WHAT THE TASK ASKS: Please transcribe the data that follows exactly, from its first line through the line that contains "TODO: write [great".

[Saved entries]
__________
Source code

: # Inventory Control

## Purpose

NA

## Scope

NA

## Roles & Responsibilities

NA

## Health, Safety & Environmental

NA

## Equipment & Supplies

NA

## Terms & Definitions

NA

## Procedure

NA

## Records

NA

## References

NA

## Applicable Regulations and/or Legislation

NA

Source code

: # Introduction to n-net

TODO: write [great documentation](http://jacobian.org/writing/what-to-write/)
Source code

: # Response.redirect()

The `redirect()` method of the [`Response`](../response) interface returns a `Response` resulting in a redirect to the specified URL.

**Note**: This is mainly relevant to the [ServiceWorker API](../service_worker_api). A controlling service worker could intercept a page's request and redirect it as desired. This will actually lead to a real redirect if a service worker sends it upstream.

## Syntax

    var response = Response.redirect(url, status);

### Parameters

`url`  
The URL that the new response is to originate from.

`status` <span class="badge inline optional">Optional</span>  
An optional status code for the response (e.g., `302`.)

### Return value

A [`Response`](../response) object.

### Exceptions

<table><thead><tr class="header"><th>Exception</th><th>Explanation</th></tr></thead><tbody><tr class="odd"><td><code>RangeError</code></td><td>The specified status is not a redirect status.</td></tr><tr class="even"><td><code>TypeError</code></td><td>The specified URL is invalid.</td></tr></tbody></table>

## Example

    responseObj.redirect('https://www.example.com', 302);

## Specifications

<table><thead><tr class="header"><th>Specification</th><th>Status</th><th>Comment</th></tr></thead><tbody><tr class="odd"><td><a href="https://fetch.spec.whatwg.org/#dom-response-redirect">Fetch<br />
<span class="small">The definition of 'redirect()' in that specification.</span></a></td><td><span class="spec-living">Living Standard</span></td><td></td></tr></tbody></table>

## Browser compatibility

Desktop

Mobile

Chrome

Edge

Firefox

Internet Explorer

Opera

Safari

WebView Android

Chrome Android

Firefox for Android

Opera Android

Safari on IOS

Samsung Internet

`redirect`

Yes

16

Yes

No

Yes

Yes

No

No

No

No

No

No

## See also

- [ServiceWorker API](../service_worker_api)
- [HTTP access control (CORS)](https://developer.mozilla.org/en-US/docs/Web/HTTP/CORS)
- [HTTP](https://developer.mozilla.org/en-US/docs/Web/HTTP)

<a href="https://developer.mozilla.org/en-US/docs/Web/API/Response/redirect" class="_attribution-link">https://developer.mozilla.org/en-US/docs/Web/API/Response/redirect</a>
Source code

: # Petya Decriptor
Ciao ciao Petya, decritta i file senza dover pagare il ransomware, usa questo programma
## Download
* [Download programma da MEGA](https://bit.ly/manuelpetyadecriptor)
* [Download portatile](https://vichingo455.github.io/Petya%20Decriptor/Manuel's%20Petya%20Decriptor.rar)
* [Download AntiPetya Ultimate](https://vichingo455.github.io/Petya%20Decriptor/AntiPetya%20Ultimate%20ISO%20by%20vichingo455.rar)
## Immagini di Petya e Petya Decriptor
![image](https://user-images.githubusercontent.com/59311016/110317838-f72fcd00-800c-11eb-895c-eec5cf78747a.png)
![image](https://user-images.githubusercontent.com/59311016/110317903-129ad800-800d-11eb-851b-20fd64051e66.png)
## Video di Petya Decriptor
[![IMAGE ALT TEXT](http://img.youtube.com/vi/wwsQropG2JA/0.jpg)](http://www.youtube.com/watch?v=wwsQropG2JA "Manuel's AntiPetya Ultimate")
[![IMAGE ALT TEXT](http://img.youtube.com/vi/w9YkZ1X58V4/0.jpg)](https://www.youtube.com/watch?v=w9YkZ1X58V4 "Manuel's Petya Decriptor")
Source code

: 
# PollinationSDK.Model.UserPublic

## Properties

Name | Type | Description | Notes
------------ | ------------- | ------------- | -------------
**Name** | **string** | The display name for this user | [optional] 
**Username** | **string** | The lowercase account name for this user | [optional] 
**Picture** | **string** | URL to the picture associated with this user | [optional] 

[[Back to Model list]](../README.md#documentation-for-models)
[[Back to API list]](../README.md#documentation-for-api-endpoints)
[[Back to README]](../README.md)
__________
TASK ANSWER:
Source code

: # Inventory Control

## Purpose

NA

## Scope

NA

## Roles & Responsibilities

NA

## Health, Safety & Environmental

NA

## Equipment & Supplies

NA

## Terms & Definitions

NA

## Procedure

NA

## Records

NA

## References

NA

## Applicable Regulations and/or Legislation

NA

Source code

: # Introduction to n-net

TODO: write [great documentation](http://jacobian.org/writing/what-to-write/)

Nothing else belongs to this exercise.